Made

Made jokes

Covid

COVID is like fashion...

We started hearing about it in Italy...

Became popular in LA and NYC...

Florida ignored it...

And it was all made in China in the end.

Wheelchair

I was in a wheelchair for a few weeks last month.

I went through a super traumatic experience, and I *wheely* hope I made a good *roll* model!

Movie

If you are a girl and your favorite movie as a kid was Mulan, they successfully made a man out of you.

Mix

I made a playlist for hiking. It has music from Peanuts, the Cranberries, and Eminem.

I call it my trail mix.

Memes

Grandmother

My grandmother made her passage on a boat. The thing wasn’t the only thing that went down.

Food

Food makers are proudly presenting human flesh-made foods. Donate your useless friends and family to us because we're saving lives.

T and C apply. This is only in the best shops in your town, or down the road, or in your country. 1 like = 1 family member donated 'cause we're saving lives😎😎

Knife

Someone handed me a knife the other day and told me that it was very smart.

I made sure it didn't outsmart me.

Mama

Yo mama so fat, when she sat on the iPod...

SHE MADE THE IPAD!!!!!!!

Science

What would the Mandalorian be called if it was made in an aquatic center?

Mandachlorian.

Dryer

I thought the dryer made my clothes shrink.

Turns out it was the fridge.

Door

I made an advent calendar for a Jehovah’s Witness.

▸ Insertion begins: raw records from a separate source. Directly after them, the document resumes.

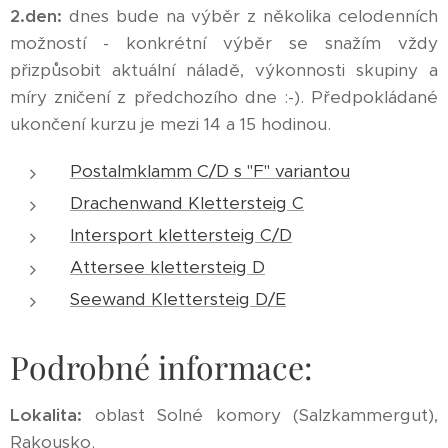
2.den:
dnes bude na výběr z několika celodenních
možností - konkrétní výběr se snažím vždy
přizpůsobit aktuální náladě, výkonnosti skupiny a
míry zničení z předchozího dne :-). Předpokládané
ukončení kurzu je mezi 14 a 15 hodinou.
Postalmklamm C/D s "F" variantou
Drachenwand Klettersteig C
Intersport klettersteig C/D
Attersee klettersteig D
Seewand Klettersteig D/E
Podrobné informace:
Lokalita:
oblast Solné komory (Salzkammergut),
Rakousko.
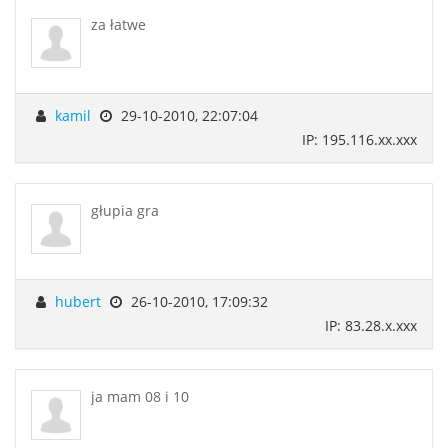
za łatwe
kamil
29-10-2010, 22:07:04
IP: 195.116.xx.xxx
głupia gra
hubert
26-10-2010, 17:09:32
IP: 83.28.x.xxx
ja mam 08 i 10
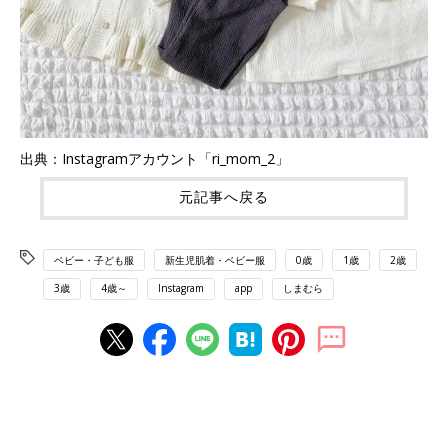
出典：Instagramアカウント「ri_mom_2」
元記事へ戻る
ベビー・子ども服
新生児肌着・ベビー服
0歳
1歳
2歳
3歳
4歳～
Instagram
app
しまむら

Behind every door someone tells you to fuck off.

Michael Joseph Jackson

Michael Jackson

What is one dream that Michael Joseph Jackson made come to life? He loved to say: "Somebody's watching me."

Orphanage

Yesterday, I tried to help a little girl by a road stop crying. I asked her where her parents were, and that made her cry harder. So then I asked her where her house was, and she said with tears, "I don't have one." So I got her in my car and drove her to where she said she was living. It was an orphanage.

Gift

Three sons left home, went out into the world, and each of them made a lot of money. During a reunion, they discussed the gifts they'd given to their elderly mum.

"I built a big house for our mum," said the first.

"I sent her a Mercedes, with a chauffeur," said the second.

And the third smiled and said, "I think my gift was the best. You know how much mum enjoyed reading the Bible? And you know that her eyes aren't so good anymore? Well, I sent her a remarkable cockatoo that recites the entire Bible, both old and new testaments. It took a priest twelve years to teach him. That cockatoo is the only one in the world that can do it. All mum has to do is name the chapter and verse, and the cockatoo recites it."

A few days later, mum sent out her thankyou letters. She wrote to the first son,

"The house you built is so enormous that I only live in one room. The trouble is, I have to clean the whole house."

To the second son she said, "I'm far too old to travel anymore. I stay at home most of the time, so I've hardly used the Mercedes. In any case, the driver is so rude."

To the third son she wrote "Dearest Freddie. You have the good sense to know what your mum likes. The chicken was delicious!"

Ear

So Fred accidentally cut off John's ear with his spade.

John and Fred were digging a ditch when Fred made a careless swipe with his spade and cut off John's ear.

"Help me find it in all this mud," said John. "If we find it, they can sew it back on."

After a couple of minutes, Fred triumphantly shouted, "Here it is," handing the ear to John.

"That's not it," said John, throwing the ear back into the muddy ditch. "Mine had a pencil behind it!"